The wallabies are a legacy left by Sir Edmund Loder, the great-grandfather of Robin, who kept a range of animals from gazelles to prairie dogs, mountain goats and kangaroos. He also created a rhododendron hybrid, loderi, now described as among the best in England by the Royal Horticultural Society.

The original plant, which is more than 100 years old, has remained in the gardens along with the wallabies, which proved the only lasting survivors of the exotic animals thanks in part to their usefulness as unpaid gardeners.

Mr Loder, who has moved with his wife, Jane, from the six-bedroom house built in the grounds when the mansion was sold said he expected the new owners would be impressed by the wallabies.

"We have used them as ground maintenance contractors, mowing machines for nearly 120 years – no wages, no petrol, no holiday, no pension fund, no unions – gosh, every good garden should have two," he said. "They are seriously not pets. They live semi-wild and live a very natural existence.

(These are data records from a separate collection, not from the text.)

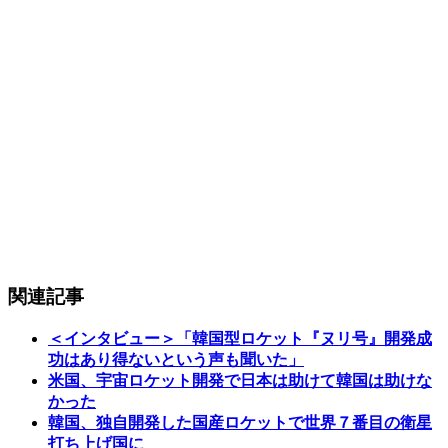
関連記事
＜インタビュー＞「韓国型ロケット『ヌリ号』開発成
功はあり得ないという声も聞いた」
米国、宇宙ロケット開発で日本は助けて韓国は助けな
かった
韓国、独自開発した国産ロケットで世界７番目の衛星
打ち上げ国に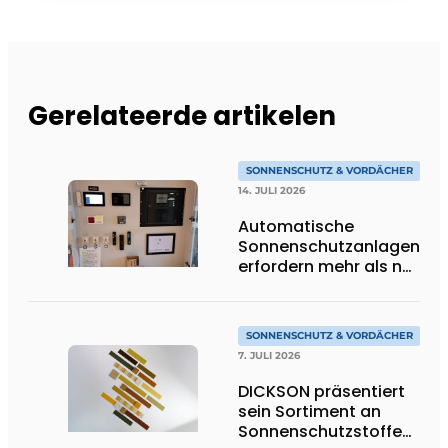
Gerelateerde artikelen
SONNENSCHUTZ & VORDÄCHER
14. JULI 2026
Automatische
Sonnenschutzanlagen
erfordern mehr als nur
Technik
SONNENSCHUTZ & VORDÄCHER
7. JULI 2026
DICKSON präsentiert
sein Sortiment an
Sonnenschutzstoffen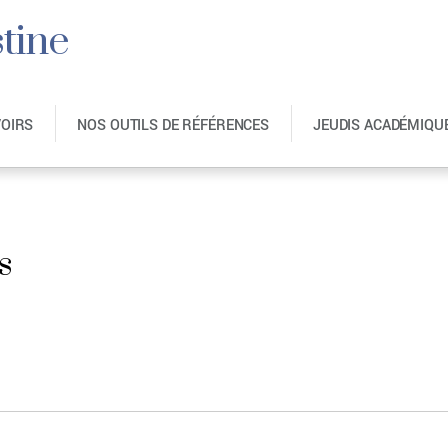
tine
VOIRS
NOS OUTILS DE RÉFÉRENCES
JEUDIS ACADÉMIQU
s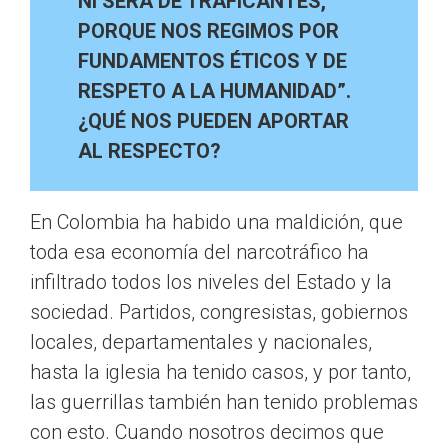
NI SERÁ DE TRAFICANTES,
PORQUE NOS REGIMOS POR
FUNDAMENTOS ÉTICOS Y DE
RESPETO A LA HUMANIDAD”.
¿QUÉ NOS PUEDEN APORTAR
AL RESPECTO?
En Colombia ha habido una maldición, que
toda esa economía del narcotráfico ha
infiltrado todos los niveles del Estado y la
sociedad. Partidos, congresistas, gobiernos
locales, departamentales y nacionales,
hasta la iglesia ha tenido casos, y por tanto,
las guerrillas también han tenido problemas
con esto. Cuando nosotros decimos que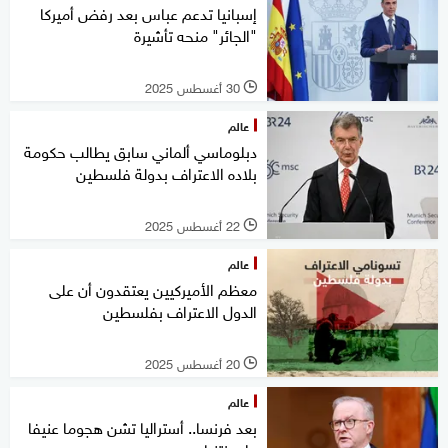
إسبانيا تدعم عباس بعد رفض أميركا
"الجائر" منحه تأشيرة
30 أغسطس 2025
l
عالم
دبلوماسي ألماني سابق يطالب حكومة
بلاده الاعتراف بدولة فلسطين
22 أغسطس 2025
l
عالم
معظم الأميركيين يعتقدون أن على
الدول الاعتراف بفلسطين
20 أغسطس 2025
l
عالم
بعد فرنسا.. أستراليا تشن هجوما عنيفا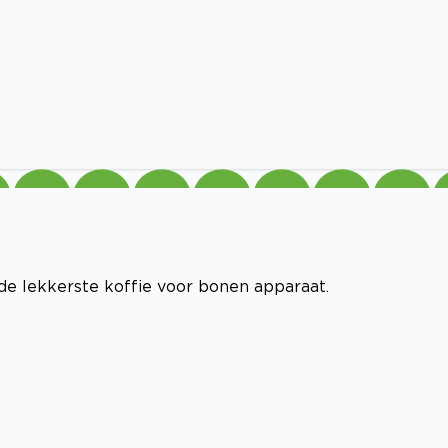
 de lekkerste koffie voor bonen apparaat.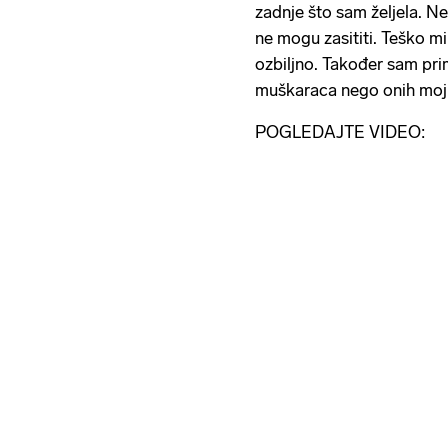
zadnje što sam željela. Ne
ne mogu zasititi. Teško mi 
ozbiljno. Također sam prim
muškaraca nego onih mojih
POGLEDAJTE VIDEO: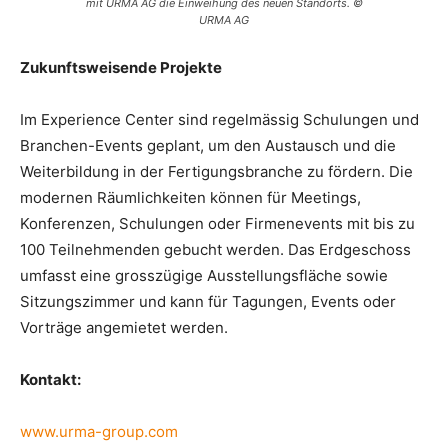
mit URMA AG die Einweihung des neuen Standorts. ©
URMA AG
Zukunftsweisende Projekte
Im Experience Center sind regelmässig Schulungen und
Branchen-Events geplant, um den Austausch und die
Weiterbildung in der Fertigungsbranche zu fördern. Die
modernen Räumlichkeiten können für Meetings,
Konferenzen, Schulungen oder Firmenevents mit bis zu
100 Teilnehmenden gebucht werden. Das Erdgeschoss
umfasst eine grosszügige Ausstellungsfläche sowie
Sitzungszimmer und kann für Tagungen, Events oder
Vorträge angemietet werden.
Kontakt:
www.urma-group.com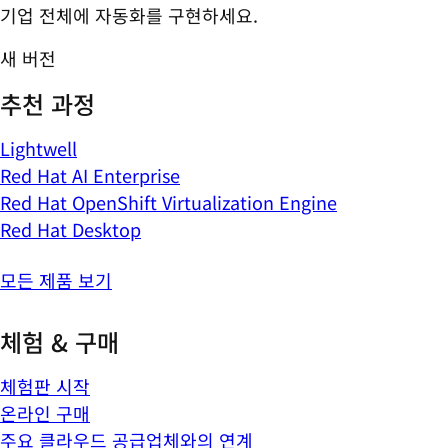
기업 전체에 자동화를 구현하세요.
새 버전
추천 과정
Lightwell
Red Hat AI Enterprise
Red Hat OpenShift Virtualization Engine
Red Hat Desktop
모든 제품 보기
체험 & 구매
체험판 시작
온라인 구매
주요 클라우드 공급업체와의 연계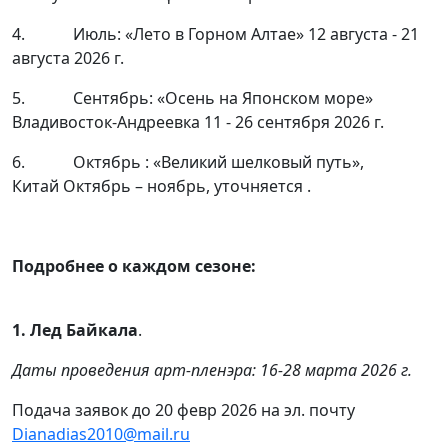
4. Июль: «Лето в Горном Алтае» 12 августа - 21
августа 2026 г.
5. Сентябрь: «Осень на Японском море»
Владивосток-Андреевка 11 - 26 сентября 2026 г.
6. Октябрь : «Великий шелковый путь»,
Китай Октябрь – ноябрь, уточняется .
Подробнее о каждом сезоне:
1. Лед Байкала
.
Даты проведения арт-пленэра: 16-28 марта 2026 г.
Подача заявок до 20 февр 2026 на эл. почту
Dianadias2010@mail.ru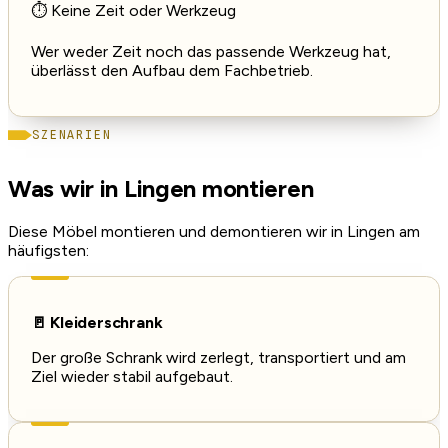
⏱️ Keine Zeit oder Werkzeug
Wer weder Zeit noch das passende Werkzeug hat,
überlässt den Aufbau dem Fachbetrieb.
SZENARIEN
Was wir in Lingen montieren
Diese Möbel montieren und demontieren wir in Lingen am
häufigsten:
🚪 Kleiderschrank
Der große Schrank wird zerlegt, transportiert und am
Ziel wieder stabil aufgebaut.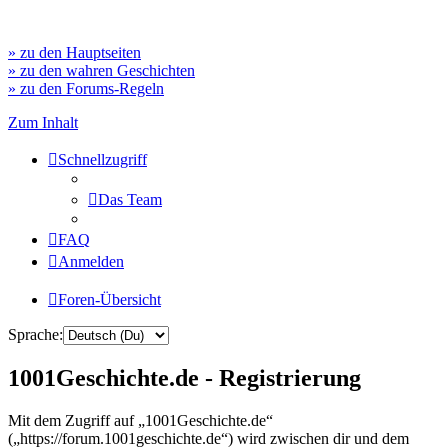
» zu den Hauptseiten
» zu den wahren Geschichten
» zu den Forums-Regeln
Zum Inhalt
Schnellzugriff
Das Team
FAQ
Anmelden
Foren-Übersicht
Sprache:
1001Geschichte.de - Registrierung
Mit dem Zugriff auf „1001Geschichte.de“
(„https://forum.1001geschichte.de“) wird zwischen dir und dem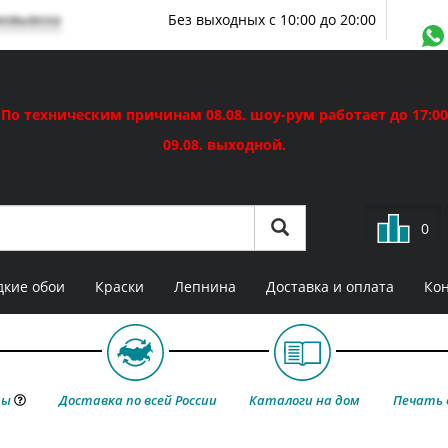
мовывоза
Без выходных с 10:00 до 20:00
По техническим причинам 08.08. шоу-рум работает до 17:00
09.08. выходной.
0
кие обои
Краски
Лепнина
Доставка и оплата
Ко
ты
Доставка по всей России
Каталоги на дом
Печать 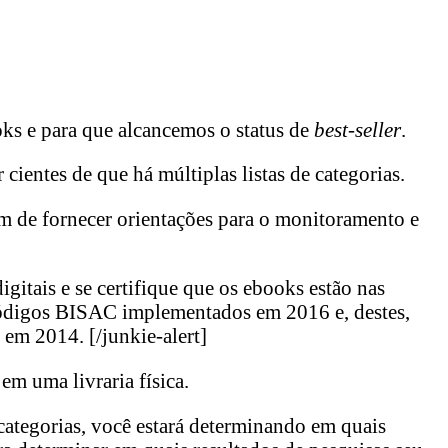
ks e para que alcancemos o status de
best-seller
.
ientes de que há múltiplas listas de categorias.
ém de fornecer orientações para o monitoramento e
igitais e se certifique que os ebooks estão nas
s códigos BISAC implementados em 2016 e, destes,
 em 2014. [/junkie-alert]
em uma livraria física.
categorias, você estará determinando em quais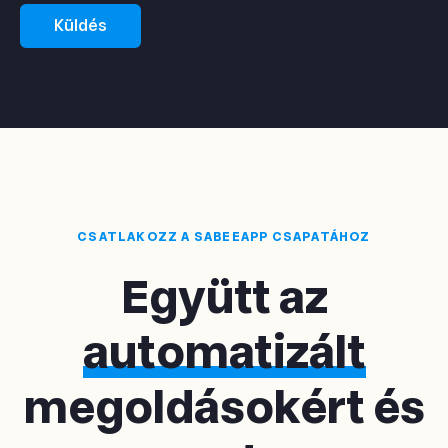
CSATLAKOZZ A SABEEAPP CSAPATÁHOZ
Együtt az
automatizált
megoldásokért és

Most of them live out in the wider park and garden and hardly get fed at all because they graze the grassy banks.

"They don't eat our bluebells, but they nibble the grass in between and fertilise the soil. Around the lakes, the rough grass is full of wild flowers. The wallabies keep it beautifully trimmed and the wildflowers appreciate it – you should see the bluebells.

"The wallabies are rather characters. I am not sure they are very bright, but they look cute."

In addition to the rhododendrons, the gardens are well known for their displays of magnolia, azaelias and camelias and are popular with the public. In fact, Leonardslee pioneered the idea of public open days, when in 1907 coachloads of tourists came to admire the flora and fauna.

A more modern addition is the Beyond the Dolls House exhibition, which includes a scale model of a Victorian country estate and market town and is being sold as a separate lot.

Mr Loder, who has four children, including Christopher, who will continue to run a nursery on the estate, insisted he would be able to deal with any changes made to his lifetime's work by the new owner. "I shall be wishing the next person has as much fun as we have had there. A garden like Leonardslee evolves, it's not always going to stay the same. Gardens are not fossils," he said.

While the ferocious 1987 storm was greeted with anguish by many, Mr Loder said it had gave him a great opportunity. "I love trees but there was hardly anywhere in the garden where you could see the sky. The storm did a wonderful and much needed thinning job without which the garden could never really have survived," Mr Loder said.